Scientific classification
- Kingdom: Plantae
- Clade: Tracheophytes
- Clade: Angiosperms
- Clade: Eudicots
- Clade: Asterids
- Order: Boraginales
- Family: Boraginaceae
- Genus: Myosotis
- Species: M. laxa
- Binomial name: Myosotis laxa Lehm.
- Synonyms: Myosotis cespitosa var. laxa (Lehm.) DC. ; Myosotis palustris var. laxa (Lehm.) A.Gray ; Myosotis scorpioides subsp. baltica (Lehm.) Hegi ; Myosotis scorpioides subsp. laxa (Lehm.) Hegi;

= Myosotis laxa =

- Genus: Myosotis
- Species: laxa
- Authority: Lehm.
- Conservation status: LC

Species of flowering plant

Myosotis laxa is a species of flowering herb in the family Boraginaceae. This species of forget-me-not is known by several common names, including tufted forget-me-not, bay forget-me-not, small-flower forget-me-not, small-flowered forget-me-not, and smaller forget-me-knot. It has a circumboreal distribution, occurring throughout some parts of the Northern Hemisphere. It grows in many types of habitats, including moist and wet areas, and is sometimes aquatic, growing in shallow water.

The American naturalist and poet Henry David Thoreau described Myosotis laxa as:

The mouse-ear forget-me-not, Myosotis laxa, has now extended
its racemes (?) very much, and hangs over the edge of the brook. It is one of the most interesting minute
flowers. It is the more beautiful for being small and unpretending; even flowers must be modest.

== Description ==
The life cycle of Myosotis laxa can vary between an annual, biennial, and brief-lived perennial. It typically flowers May through September.

Myosotis laxa closely resembles Myosotis scorpioides L. but has two main identifying features. First, its corolla is smaller than M. scorpioides at 2 to 5 mm. wide and 5 to 10 mm. wide, respectively. Additionally, the style in M. laxa consistently surpasses the nutlet, while in M. scorpioides it does not. Generally, the leaves of M. laxa are smaller than M. scorpiodes, but this trait may vary between individuals.

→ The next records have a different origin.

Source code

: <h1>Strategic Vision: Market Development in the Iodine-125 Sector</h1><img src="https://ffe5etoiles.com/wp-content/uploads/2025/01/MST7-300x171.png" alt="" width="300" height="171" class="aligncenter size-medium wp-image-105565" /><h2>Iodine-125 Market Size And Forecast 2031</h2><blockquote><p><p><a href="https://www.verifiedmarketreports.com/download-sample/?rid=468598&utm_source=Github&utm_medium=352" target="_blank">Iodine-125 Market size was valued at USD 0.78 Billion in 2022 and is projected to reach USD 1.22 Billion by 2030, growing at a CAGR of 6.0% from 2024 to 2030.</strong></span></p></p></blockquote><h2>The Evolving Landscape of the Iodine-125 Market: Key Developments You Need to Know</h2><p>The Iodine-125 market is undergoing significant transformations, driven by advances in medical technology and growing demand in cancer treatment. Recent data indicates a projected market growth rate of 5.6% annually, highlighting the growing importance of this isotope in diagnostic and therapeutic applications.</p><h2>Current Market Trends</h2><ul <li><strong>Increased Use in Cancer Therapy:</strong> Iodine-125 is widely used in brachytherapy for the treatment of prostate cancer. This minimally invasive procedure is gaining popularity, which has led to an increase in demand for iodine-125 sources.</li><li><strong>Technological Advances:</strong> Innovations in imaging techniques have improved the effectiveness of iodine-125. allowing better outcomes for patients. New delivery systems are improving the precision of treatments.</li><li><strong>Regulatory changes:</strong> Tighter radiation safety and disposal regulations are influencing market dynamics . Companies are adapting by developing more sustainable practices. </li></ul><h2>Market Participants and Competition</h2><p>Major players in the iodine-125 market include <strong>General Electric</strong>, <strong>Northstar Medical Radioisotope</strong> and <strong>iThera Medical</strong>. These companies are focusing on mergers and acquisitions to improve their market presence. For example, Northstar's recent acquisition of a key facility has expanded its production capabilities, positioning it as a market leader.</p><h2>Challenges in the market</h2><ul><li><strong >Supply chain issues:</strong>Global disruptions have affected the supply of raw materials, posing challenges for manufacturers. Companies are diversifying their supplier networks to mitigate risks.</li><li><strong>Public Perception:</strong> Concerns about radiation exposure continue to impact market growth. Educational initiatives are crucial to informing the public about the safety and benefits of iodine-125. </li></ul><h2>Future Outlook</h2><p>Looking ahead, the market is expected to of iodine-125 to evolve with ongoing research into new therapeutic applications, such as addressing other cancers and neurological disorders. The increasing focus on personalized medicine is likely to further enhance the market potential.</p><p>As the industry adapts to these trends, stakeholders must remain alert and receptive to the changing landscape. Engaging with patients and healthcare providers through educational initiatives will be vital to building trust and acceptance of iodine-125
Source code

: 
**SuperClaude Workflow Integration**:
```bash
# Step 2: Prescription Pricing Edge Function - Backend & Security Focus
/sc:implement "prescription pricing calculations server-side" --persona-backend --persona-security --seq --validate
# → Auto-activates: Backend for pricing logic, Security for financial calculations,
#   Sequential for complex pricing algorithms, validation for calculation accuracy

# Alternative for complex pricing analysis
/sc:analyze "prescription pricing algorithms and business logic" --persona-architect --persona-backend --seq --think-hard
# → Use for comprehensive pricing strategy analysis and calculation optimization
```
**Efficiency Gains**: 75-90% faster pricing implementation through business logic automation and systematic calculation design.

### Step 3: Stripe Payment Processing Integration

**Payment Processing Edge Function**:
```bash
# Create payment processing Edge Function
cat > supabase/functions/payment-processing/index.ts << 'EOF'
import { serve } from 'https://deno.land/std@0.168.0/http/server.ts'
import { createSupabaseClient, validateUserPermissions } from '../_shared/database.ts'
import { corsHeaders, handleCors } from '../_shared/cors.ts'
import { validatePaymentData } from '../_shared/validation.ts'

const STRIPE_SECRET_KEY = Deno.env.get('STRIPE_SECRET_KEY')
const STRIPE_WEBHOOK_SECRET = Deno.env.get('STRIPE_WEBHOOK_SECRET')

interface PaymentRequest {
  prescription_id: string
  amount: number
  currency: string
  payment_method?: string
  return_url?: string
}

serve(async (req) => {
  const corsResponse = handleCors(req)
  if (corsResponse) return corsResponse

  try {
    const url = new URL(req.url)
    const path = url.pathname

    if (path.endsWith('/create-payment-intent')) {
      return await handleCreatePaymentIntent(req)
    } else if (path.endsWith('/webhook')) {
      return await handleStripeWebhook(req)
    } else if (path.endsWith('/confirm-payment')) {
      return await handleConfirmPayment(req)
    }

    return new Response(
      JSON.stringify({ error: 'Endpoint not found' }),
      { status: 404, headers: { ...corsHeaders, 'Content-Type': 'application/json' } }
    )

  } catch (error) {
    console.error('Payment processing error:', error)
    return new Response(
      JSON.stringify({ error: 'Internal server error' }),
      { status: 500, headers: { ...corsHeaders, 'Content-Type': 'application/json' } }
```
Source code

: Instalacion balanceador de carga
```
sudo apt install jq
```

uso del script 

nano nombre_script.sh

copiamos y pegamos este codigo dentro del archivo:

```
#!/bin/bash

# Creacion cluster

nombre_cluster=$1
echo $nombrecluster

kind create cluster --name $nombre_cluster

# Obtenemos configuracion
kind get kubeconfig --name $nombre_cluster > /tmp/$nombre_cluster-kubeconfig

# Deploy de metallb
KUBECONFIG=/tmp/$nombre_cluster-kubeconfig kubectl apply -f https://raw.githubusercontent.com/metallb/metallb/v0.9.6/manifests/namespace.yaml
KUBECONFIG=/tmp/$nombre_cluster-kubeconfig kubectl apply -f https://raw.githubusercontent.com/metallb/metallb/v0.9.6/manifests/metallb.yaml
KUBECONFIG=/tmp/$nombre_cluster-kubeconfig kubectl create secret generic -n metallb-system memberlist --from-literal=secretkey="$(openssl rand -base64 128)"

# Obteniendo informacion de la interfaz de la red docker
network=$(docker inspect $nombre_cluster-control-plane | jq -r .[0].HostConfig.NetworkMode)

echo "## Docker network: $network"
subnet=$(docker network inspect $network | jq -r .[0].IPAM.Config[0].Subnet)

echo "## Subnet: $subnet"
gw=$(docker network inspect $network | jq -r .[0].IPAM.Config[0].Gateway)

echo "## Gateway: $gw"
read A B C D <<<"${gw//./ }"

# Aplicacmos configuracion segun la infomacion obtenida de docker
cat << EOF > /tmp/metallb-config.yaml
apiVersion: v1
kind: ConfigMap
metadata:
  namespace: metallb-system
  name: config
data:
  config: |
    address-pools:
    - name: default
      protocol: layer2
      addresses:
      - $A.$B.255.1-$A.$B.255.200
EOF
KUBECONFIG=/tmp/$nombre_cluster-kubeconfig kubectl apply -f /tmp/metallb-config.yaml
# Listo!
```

The calyx of both M. laxa and M. scorpioides are characteristically covered in strigose hairs, while other Myosotis species are not. M. laxa is typically 10 to 40 cm. tall and decumbent, or prostrate, at its base. The inflorescence is terminal and the calyx is 3 to 5 mm. wide. Sometimes the calyx lobes are unequal in length and can be shorter or longer than the tube. The corolla is the light blue color, characteristic of the forget-me-nots, but can rarely be white or even yellow.

M. laxa is also known to have a coastal form that has been reported in the Baltic Sea Region, Caspian Sea, north central Asia, Altai, and Mongolia. However, studies have found that this form does not arise in relation to coastal distance, suggesting it could appear in any suitable habitat.

== Subspecies ==
Two subspecies of Myosotis laxa have been described: M. laxa subsp. baltica (Sam.) Hyl. ex Nordh. and M. laxa subsp. cespitosa (Schultz) Hyl. ex Nordh. These subspecies are known to be morphologically variable, and individuals are often found displaying traits of both.

Myosotis laxa subsp. baltica was once considered a separate species, named Myosotis baltica, but has since been genetically recognized as a subspecies of M. laxa and more likely a coastal ecotype. M. laxa subsp. baltica is endemic to the Baltic Sea Region and is most common in the Åland Islands and Finland. It portrays characteristics of living in a variable coastal habitat with larger seeds, earlier flowering times, rare lower branching, greater stem diameter, an annual life cycle, and longer pedicels while fruiting when compared to M. laxa subsp. cespitosa.

M. laxa subsp. cespitosa has a broader range than subsp. baltica and can be found throughout temperate Eurasia to northern Africa. While its conservation status is unknown or of least concern in most countries, it is on the IUCN Red List in Czechia. When compared to M. laxa subsp. baltica it is described as having a stronger stem and can vary between an annual, biennial, or perennial life cycle. Additionally, the subspecies often does not have leaves in the inflorescence and is more strongly branched in the upper portion of the plant than subsp. baltica.